◆ **EXERCISE PROMPT**
Turn the stretch of entries from the line containing "Document page, 1654x930 pixels." through the line containing "picture [0, 0, 1362, 930]" into a Markdown table. Use the columns Row and Line, numbering each row and leaving out blank lines.

◆ **RECORDED INFORMATION**
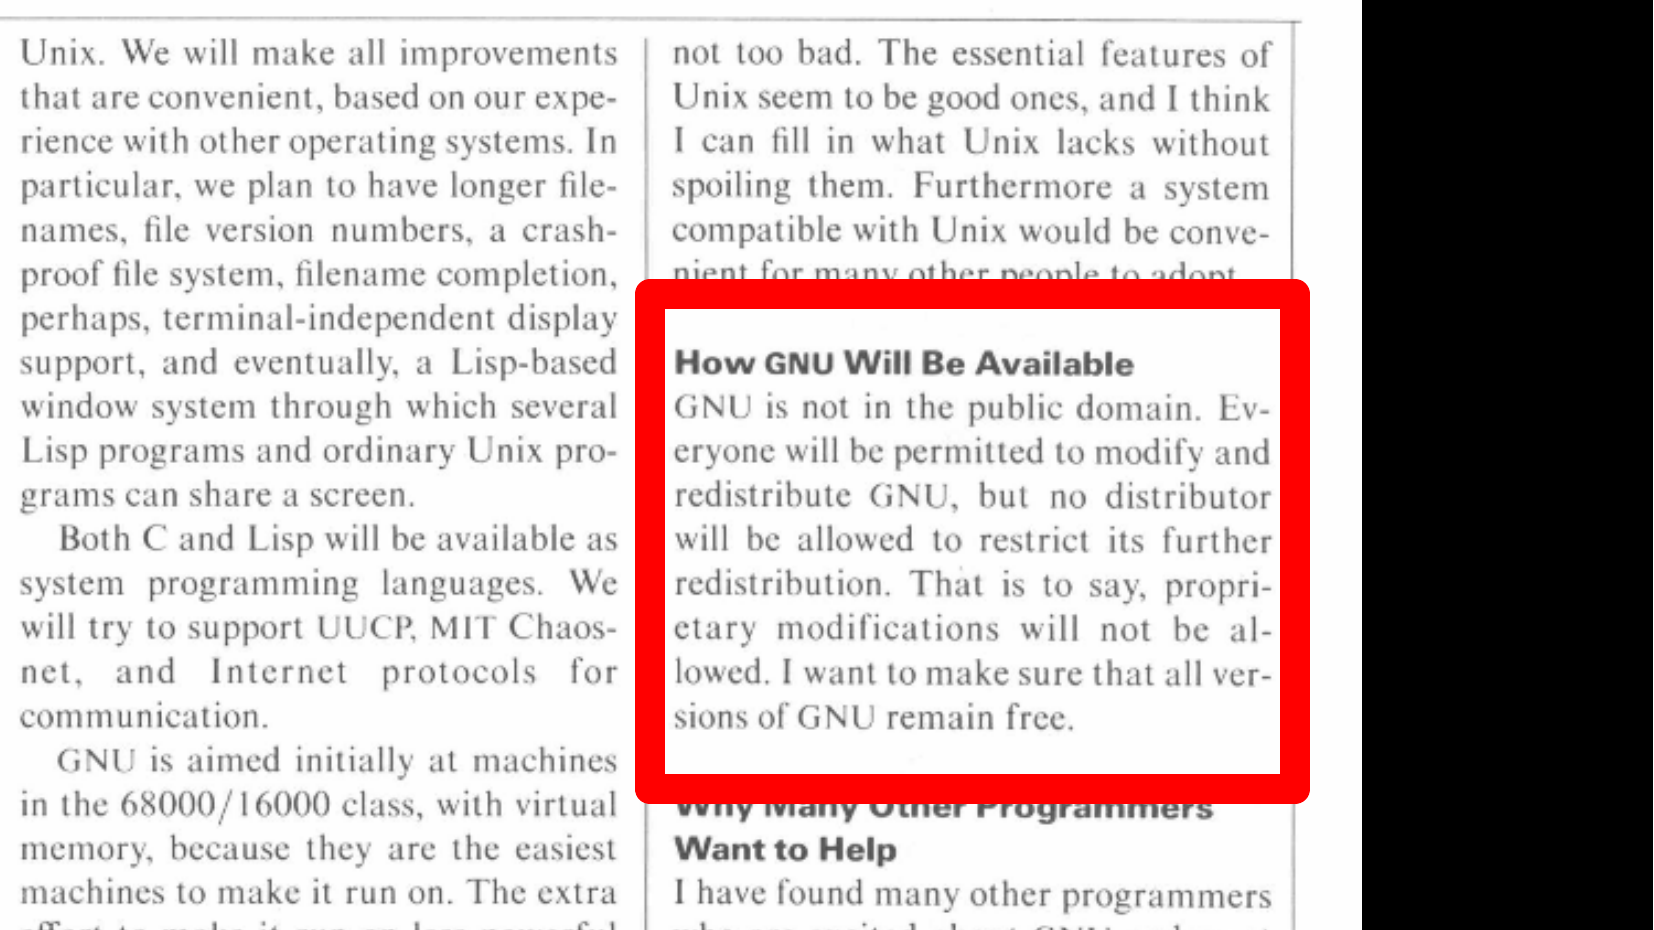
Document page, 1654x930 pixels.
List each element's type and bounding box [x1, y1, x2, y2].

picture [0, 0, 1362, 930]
--
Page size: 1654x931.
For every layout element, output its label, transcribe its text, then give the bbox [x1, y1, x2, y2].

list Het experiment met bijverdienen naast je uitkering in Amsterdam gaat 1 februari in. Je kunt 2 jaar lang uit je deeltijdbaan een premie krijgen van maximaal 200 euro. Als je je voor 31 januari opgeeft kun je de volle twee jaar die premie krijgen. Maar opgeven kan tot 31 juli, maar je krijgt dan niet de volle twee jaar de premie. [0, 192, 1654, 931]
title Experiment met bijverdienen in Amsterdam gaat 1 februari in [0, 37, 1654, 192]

◆ **WRITTEN ANSWER**
| Row | Line |
|---|---|
| 1 | Document page, 1654x930 pixels. |
| 2 | List each element's type and bounding box [x1, y1, x2, y2]. |
| 3 | picture [0, 0, 1362, 930] |